At CloudFactory, we believe in building a workplace where everyone feels empowered, valued, and inspired to bring their authentic selves to work. We are:

  • Mission-Driven: We focus on creating economic and social impact.
  • People-Centric: We care deeply about our team’s growth, well-being, and sense of belonging.
  • Innovative: We embrace change and find better ways to do things, together.
  • Globally Connected: We foster collaboration between diverse cultures and perspectives.

If you’re ready to earn, learn, serve, and be part of a vibrant global community, CloudFactory is your place!

Position Overview

This is a full-time role based in Jakarta, Indonesia. You’ll begin with an on-site phase for the first six months to collaborate closely with our client team, then transition to a hybrid schedule (three days on-site each week). The initial contract is for one year, with the possibility of extension.

About the Role

We are seeking an experienced AI Engineer to join our international AI research and engineering team.
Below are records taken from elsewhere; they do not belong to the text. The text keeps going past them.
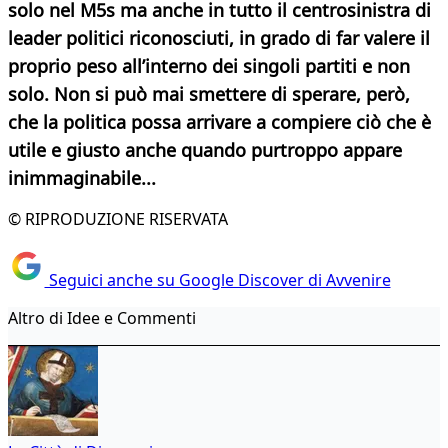
solo nel M5s ma anche in tutto il centrosinistra di
leader politici riconosciuti, in grado di far valere il
proprio peso all’interno dei singoli partiti e non
solo. Non si può mai smettere di sperare, però,
che la politica possa arrivare a compiere ciò che è
utile e giusto anche quando purtroppo appare
inimmaginabile...
© RIPRODUZIONE RISERVATA
Seguici anche su Google Discover di Avvenire
Altro di Idee e Commenti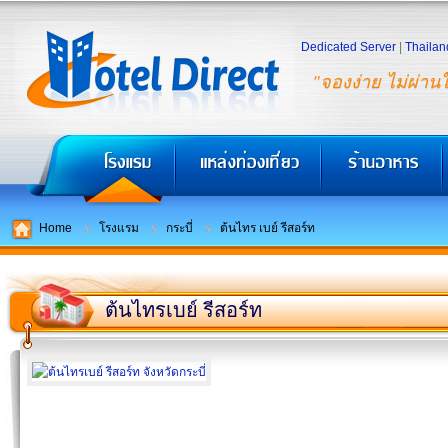
Dedicated Server
|
Thailan
"จองง่าย ไม่ผ่าน
Home
โรงแรม
กระบี่
ต้นไทร เบย์ รีสอร์ท
ต้นไทรเบย์ รีสอร์ท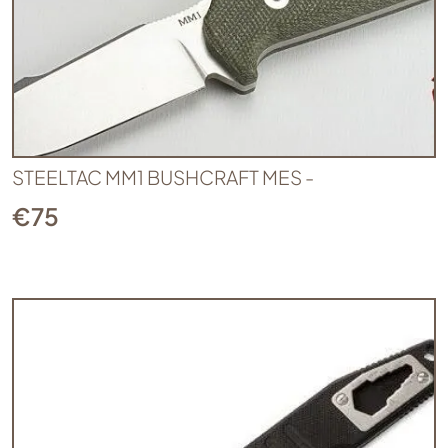
STEELTAC MM1 BUSHCRAFT MES -
€
75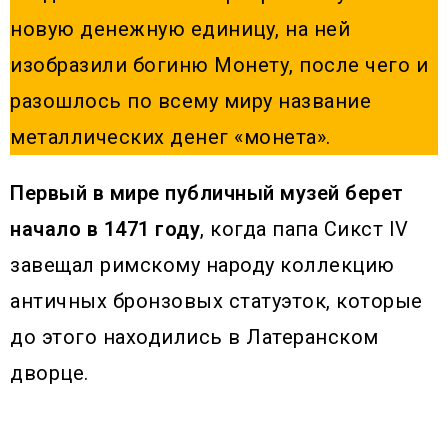
новую денежную единицу, на ней
изобразили богиню Монету, после чего и
разошлось по всему миру название
металлических денег «монета».
Первый в мире публичный музей берет
начало в 1471 году
, когда папа Сикст IV
завещал римскому народу коллекцию
античных бронзовых статуэток, которые
до этого находились в Латеранском
дворце.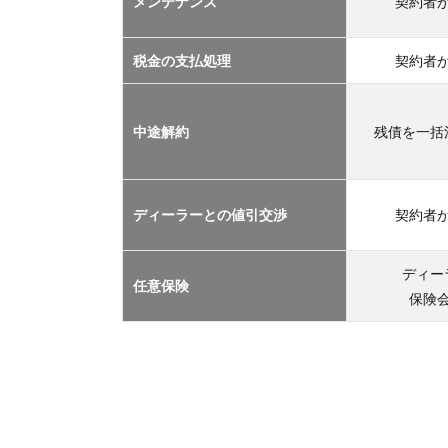
メンテナンス
契約者
TOP
３
2.1
税金の支払処理
契約者
車サ
ブス
クリ
中途解約
残債を一括
プシ
ョン
2.2
ディーラーとの値引交渉
契約者
マイ
カー
リー
ディー
任意保険
ス
保険
2.3
カー
シェ
アリ
ング
2.4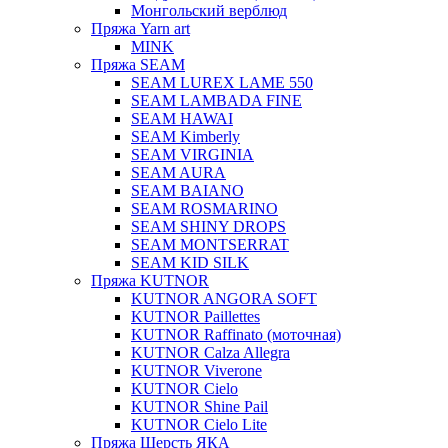
Монгольский верблюд
Пряжа Yarn art
MINK
Пряжа SEAM
SEAM LUREX LAME 550
SEAM LAMBADA FINE
SEAM HAWAI
SEAM Kimberly
SEAM VIRGINIA
SEAM AURA
SEAM BAIANO
SEAM ROSMARINO
SEAM SHINY DROPS
SEAM MONTSERRAT
SEAM KID SILK
Пряжа KUTNOR
KUTNOR ANGORA SOFT
KUTNOR Paillettes
KUTNOR Raffinato (моточная)
KUTNOR Calza Allegra
KUTNOR Viverone
KUTNOR Cielo
KUTNOR Shine Pail
KUTNOR Cielo Lite
Пряжа Шерсть ЯКА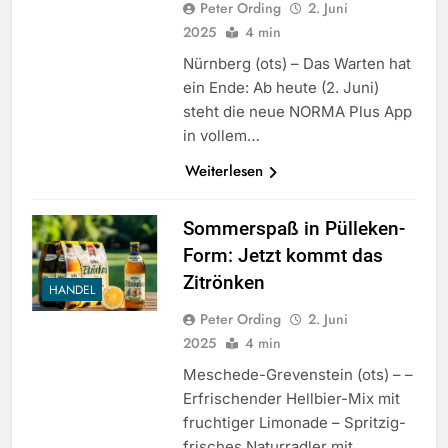
Peter Ording
2. Juni
2025
4 min
Nürnberg (ots) – Das Warten hat
ein Ende: Ab heute (2. Juni)
steht die neue NORMA Plus App
in vollem…
Weiterlesen
Sommerspaß in Pülleken-
Form: Jetzt kommt das
Zitrönken
HANDEL
Peter Ording
2. Juni
2025
4 min
Meschede-Grevenstein (ots) – –
Erfrischender Hellbier-Mix mit
fruchtiger Limonade – Spritzig-
frisches Naturradler mit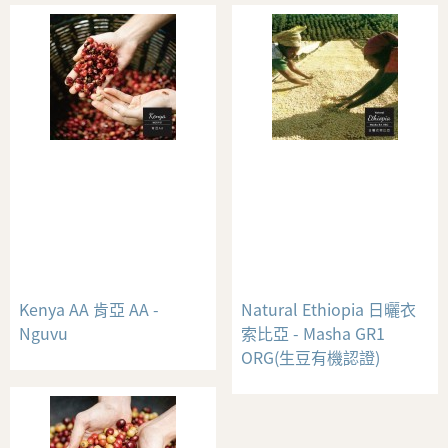
Kenya AA 肯亞 AA -
Natural Ethiopia 日曬衣
Nguvu
索比亞 - Masha GR1
ORG(生豆有機認證)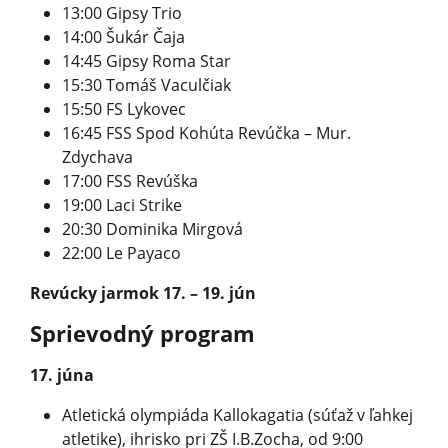
13:00 Gipsy Trio
14:00 Šukár Čaja
14:45 Gipsy Roma Star
15:30 Tomáš Vaculčiak
15:50 FS Lykovec
16:45 FSS Spod Kohúta Revúčka – Mur.
Zdychava
17:00 FSS Revúška
19:00 Laci Strike
20:30 Dominika Mirgová
22:00 Le Payaco
Revúcky jarmok 17. – 19. jún
Sprievodný program
17. júna
Atletická olympiáda Kallokagatia (súťaž v ľahkej
atletike), ihrisko pri ZŠ I.B.Zocha, od 9:00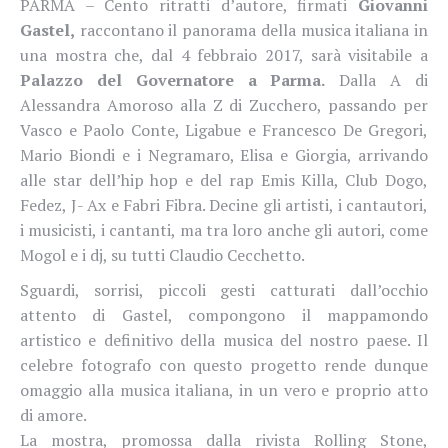
PARMA – Cento ritratti d’autore, firmati
Giovanni
Gastel,
raccontano il panorama della musica italiana in
una mostra che, dal 4 febbraio 2017, sarà visitabile a
Palazzo del Governatore a Parma.
Dalla A di
Alessandra Amoroso alla Z di Zucchero, passando per
Vasco e Paolo Conte, Ligabue e Francesco De Gregori,
Mario Biondi e i Negramaro, Elisa e Giorgia, arrivando
alle star dell’hip hop e del rap Emis Killa, Club Dogo,
Fedez, J- Ax e Fabri Fibra. Decine gli artisti, i cantautori,
i musicisti, i cantanti, ma tra loro anche gli autori, come
Mogol e i dj, su tutti Claudio Cecchetto.
Sguardi, sorrisi, piccoli gesti catturati dall’occhio
attento di Gastel, compongono il mappamondo
artistico e definitivo della musica del nostro paese. Il
celebre fotografo con questo progetto rende dunque
omaggio alla musica italiana, in un vero e proprio atto
di amore.
La mostra, promossa dalla rivista Rolling Stone,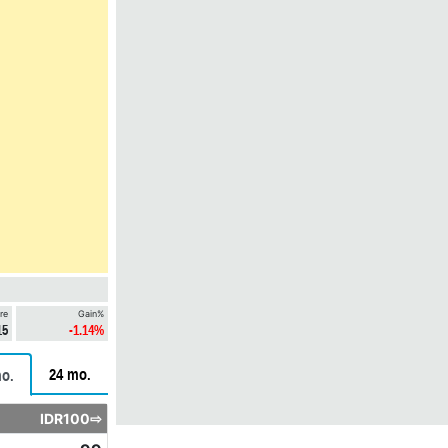
re
Gain%
15
-1.14%
24 mo.
o.
IDR100⇨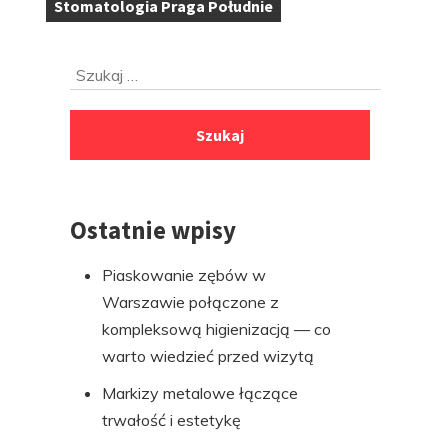
Stomatologia Praga Południe
Tagi:
Przejdź
Szukaj:
do
stopki
Ostatnie wpisy
Piaskowanie zębów w
Warszawie połączone z
kompleksową higienizacją — co
warto wiedzieć przed wizytą
Markizy metalowe łączące
trwałość i estetykę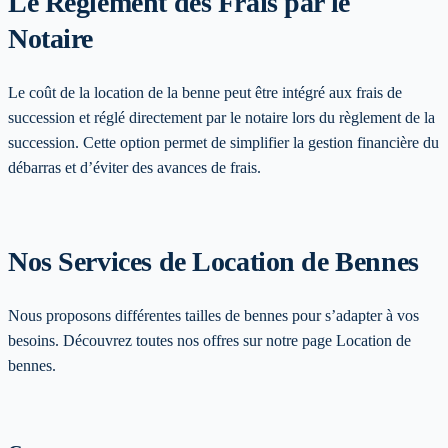
Le Règlement des Frais par le
Notaire
Le coût de la location de la benne peut être intégré aux frais de
succession et réglé directement par le notaire lors du règlement de la
succession. Cette option permet de simplifier la gestion financière du
débarras et d’éviter des avances de frais.
Nos Services de Location de Bennes
Nous proposons différentes tailles de bennes pour s’adapter à vos
besoins. Découvrez toutes nos offres sur notre page Location de
bennes.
Based in Indonesia, you will collaborate closely with our Berlin-based core AI group to develop, optimize, test and deploy large language models (LLMs) at scale.

Your primary focus will be on quantization, model compression, and performance optimization to ensure efficient inference.

This is an exciting opportunity to be part of a global AI innovation hub, working on next-generation model efficiency and serving a global user base.

Key Responsibilities

  • Develop and implement quantization and pruning strategies for large language models (LLMs) to improve runtime efficiency and reduce memory footprint.
  • Collaborate with the AI Research team on model architecture, fine-tuning, and deployment of multilingual and multimodal models.
  • Evaluate and benchmark quantized models across hardware platforms (GPU, TPU, CPU, edge accelerators).
  • Contribute to the design and maintenance of model optimization pipelines (training, evaluation, conversion, inference).
  • Stay current with cutting-edge research on model compression, distillation, and efficient inference frameworks.
  • Support continuous integration of optimized models into production and internal tools.
  • Document methodologies and share insights across global teams to promote technical excellence and reproducibility
  • Bachelor’s or Master’s degree in Computer Science, Machine Learning, Electrical Engineering, or related field.
  • 5+ years of professional experience in AI/ML engineering, with a focus on deep learning model optimization.
  • Hands-on experience with quantization techniques (e.g., PTQ, QAT, INT8/FP16 quantization) using frameworks like PyTorch, TensorFlow, or ONNX Runtime.
  • Solid understanding of LLM architectures (e.g., Transformer-based models such as GPT, LLaMA, Mistral, Falcon).
  • Strong programming skills in Python, including proficiency with CUDA, NumPy, and PyTorch internals.
  • Experience with distributed training/inference and deployment on cloud or edge infrastructure.
  • Excellent communication skills and comfort working in a remote, cross-functional, international environment.

Preferred Qualifications:

  • Experience with quantization-aware training (QAT) and post-training quantization (PTQ).
  • Familiarity with Hugging Face Transformers, DeepSpeed, or TensorRT.
  • Contributions to open-source ML optimization libraries or toolkits.
  • Knowledge of low-level performance profiling and benchmarking (e.g., NVIDIA Nsight, PyTorch Profiler).
  • Prior experience collaborating with global AI research teams across time zones.